#### GIVEN TEXT:
◇ ◇ ◇ ◇ ◇
Killing the messengers

by digby

There’s a ton of demeaning stuff floating around about Glenn Greenwald’s lack of qualifications to be a member of the vaunted journalism profession because he’s just a “blogger”. And even though he’s written numerous books on civil liberties and railed with equal fervor against the Bush administration many members of the press that he’s set out to besmirch the reputation of Barack Obama for political reasons.

People can think what they want. But I can’t help but be reminded of an earlier story that exposed a secret program and was brutally assailed by members of the media which then systematically distorted it to the point at which the truth was no longer discernible. The original story was factual — the fun-house mirror version of it that was constructed by big-foot journalism was not.

By coincidence a new movie about this shameful episode has just started shooting. And some of the reporters involved are apparently having attacks of conscience:

Nine years after investigative reporter Gary Webb committed suicide, Jesse Katz, a former Los Angeles Times reporter who played a leading role in ruining the controversial journalist’s career, has publicly apologized — just weeks before shooting begins in Atlanta on Kill the Messenger, a film expected to reinstate Webb’s reputation as an award-winning journalist dragged through the mud by disdainful, competing media outlets.

Webb made history, then quickly fell from grace, with his 20,000-word 1996 investigation, “Dark Alliance,” in which the San Jose Mercury News reported that crack cocaine was being peddled in L.A.’s black ghettos to fund a CIA-backed proxy war carried out by contra rebels in Nicaragua.

Kill the Messenger is based on Webb’s 1998 book, Dark Alliance, in which he attempted to rebuild his ruined reputation, as well as my 2004 biography of Webb, Kill the Messenger, which shares the movie’s title. (I worked as a consultant on the script.)

The movie will portray Webb as a courageous reporter whose career and life were cut short when the nation’s three most powerful newspapers piled on to attack Webb and his three-part Mercury News series on the CIA’s crack-cocaine connection.
◇ ◇ ◇ ◇ ◇
Quote the "Killing the messengers" text verbatim, beginning at the words "Nine years after" and ending after "competing media outlets.".

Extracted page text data
◇ ◇ ◇ ◇ ◇
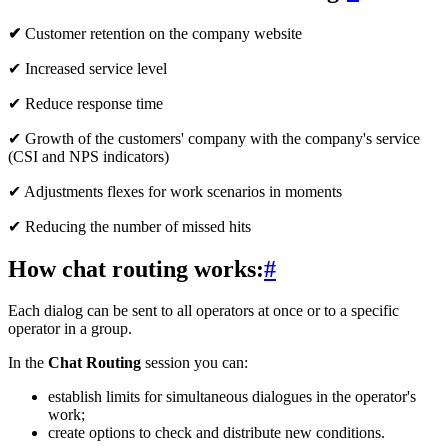
✔
Customer retention on the company website
✔ Increased service level
✔ Reduce response time
✔ Growth of the customers' company with the company's service
(CSI and NPS indicators)
✔ Adjustments flexes for work scenarios in moments
✔ Reducing the number of missed hits
How chat routing works:
#
Each dialog can be sent to all operators at once or to a specific
operator in a group.
In the
Chat Routing
session you can:
establish limits for simultaneous dialogues in the operator's
work;
create options to check and distribute new conditions.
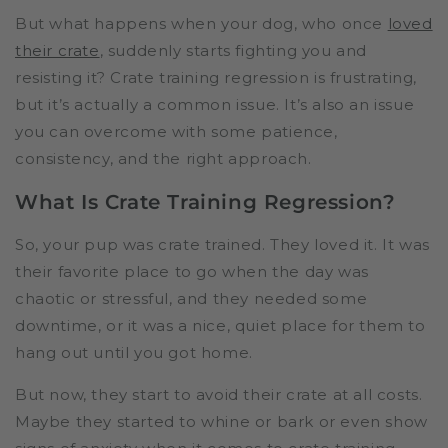
But what happens when your dog, who once
loved
their crate
, suddenly starts fighting you and
resisting it? Crate training regression is frustrating,
but it’s actually a common issue. It’s also an issue
you can overcome with some patience,
consistency, and the right approach.
What Is Crate Training Regression?
So, your pup was crate trained. They loved it. It was
their favorite place to go when the day was
chaotic or stressful, and they needed some
downtime, or it was a nice, quiet place for them to
hang out until you got home.
But now, they start to avoid their crate at all costs.
Maybe they started to whine or bark or even show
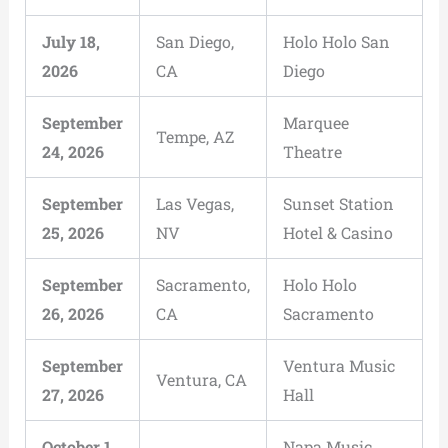
July 18,
San Diego,
Holo Holo San
2026
CA
Diego
September
Marquee
Tempe, AZ
24, 2026
Theatre
September
Las Vegas,
Sunset Station
25, 2026
NV
Hotel & Casino
September
Sacramento,
Holo Holo
26, 2026
CA
Sacramento
September
Ventura Music
Ventura, CA
27, 2026
Hall
October 1,
Napa Music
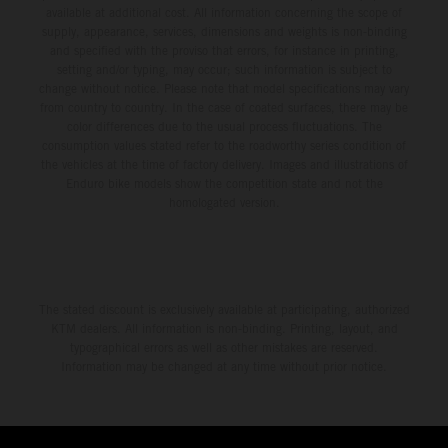
available at additional cost. All information concerning the scope of
supply, appearance, services, dimensions and weights is non-binding
and specified with the proviso that errors, for instance in printing,
setting and/or typing, may occur; such information is subject to
change without notice. Please note that model specifications may vary
from country to country. In the case of coated surfaces, there may be
color differences due to the usual process fluctuations. The
consumption values stated refer to the roadworthy series condition of
the vehicles at the time of factory delivery. Images and illustrations of
Enduro bike models show the competition state and not the
homologated version.
The stated discount is exclusively available at participating, authorized
KTM dealers. All information is non-binding. Printing, layout, and
typographical errors as well as other mistakes are reserved.
Information may be changed at any time without prior notice.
◇ ◇ ◇ ◇ ◇
#### WRITTEN RESPONSE:
Nine years after investigative reporter Gary Webb committed suicide, Jesse Katz, a former Los Angeles Times reporter who played a leading role in ruining the controversial journalist’s career, has publicly apologized — just weeks before shooting begins in Atlanta on Kill the Messenger, a film expected to reinstate Webb’s reputation as an award-winning journalist dragged through the mud by disdainful, competing media outlets.